Q: Can an employer refuse a holiday request on the basis of the need for self-isolation upon return?

A: Yes – an employer can refuse a holiday request if it can provide a legitimate business reason for the refusal.  This will be applicable if the employee cannot work remotely (i.e.) from home during the period of isolation/ have insufficient leave to take these days as holiday.   

Q: What pay is the employee entitled to when isolating?

A: If the employee can work upon return and whilst isolating – the employee should be paid their usual pay. 

If the employee’s role does not support remote working then there are a number of options:

i)               The employee could be placed on furlough for the period of isolation (if they have been previously furloughed and are eligible)

ii)              The employer could serve notice (twice the length of the proposed period of holiday) for the employee to take the isolation period as annual leave

iii)             Discretionary pay (may not be full) during the isolation period may be agreed

iv)             The employer is entitled to not pay the employee for this period – although the employer must continue to assess reasonableness – this may be appropriate for staff requesting holiday now to amber/ red list countries.  There is an argument it is unreasonable for employers to not agree to pay for isolation periods when the destination for new quarantine requirements is changed whilst staff are away or when a visit is for a family emergency / bereavement reason.  Advice should be sought.

Q: What penalties apply if an employer knowingly breaches self-isolation requirements and staff attend wok premises early.
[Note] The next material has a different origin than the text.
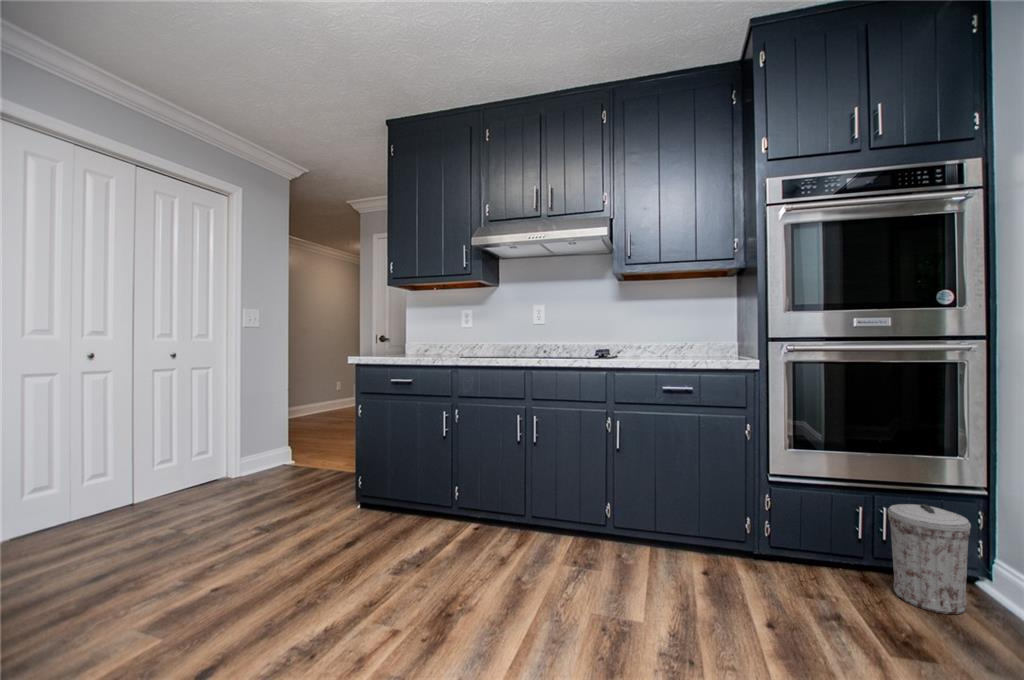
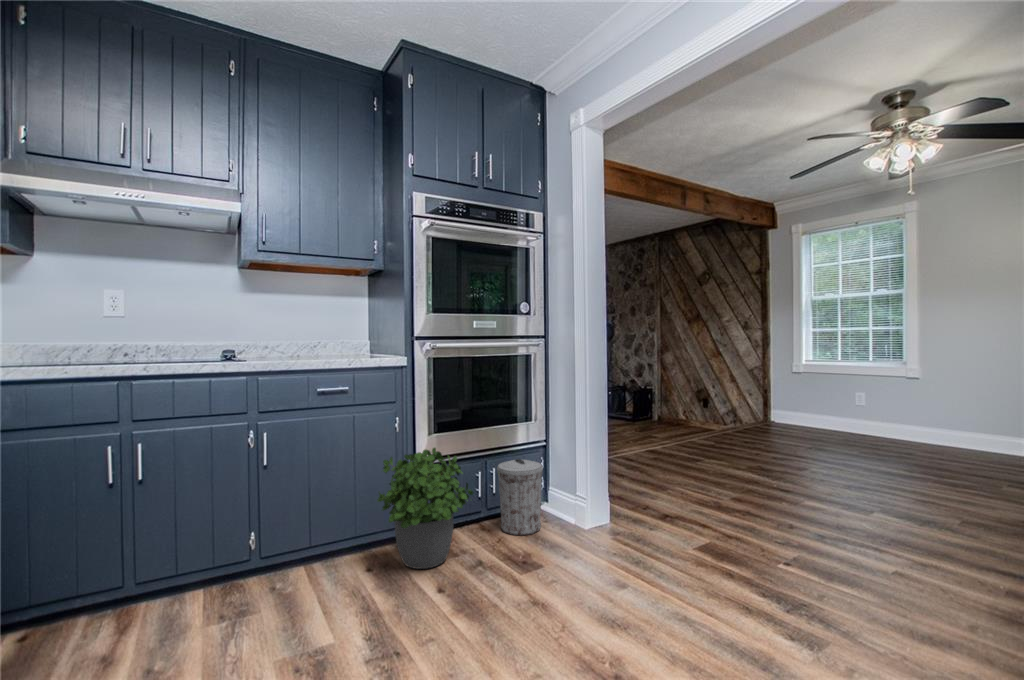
potted plant: none [713,464,833,598] -> present [377,448,473,569]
A: If an employer is reasonably believed to be in breach of this requirement, they may be issued with a Fixed Penalty Notice (FPN). The fine is:

·       £1,000 for a first FPN

·       £2,000 for a second FPN

·       £4,000 for a third FPN

·       £10,000 for a fourth and subsequent FPNs

Other practical suggestions:

·       An employer could consider funding / part fund the early release PCR test after day 5 to enable their employee to return to work from an amber list country on day 6 of isolation.

·       At the end of the isolation period, it is wise to ask staff to confirm that they are not experiencing any COVID 19 symptoms

·       Perhaps drafting an addendum to an employer’s current holiday request policy – both including new rules on self-isolation, but also detailing payment options and reporting obligations.

·       Alternatively drafting a policy on travelling abroad and criteria relevant to decision making to ensure a consistent and non-discriminatory approach is taken to requests.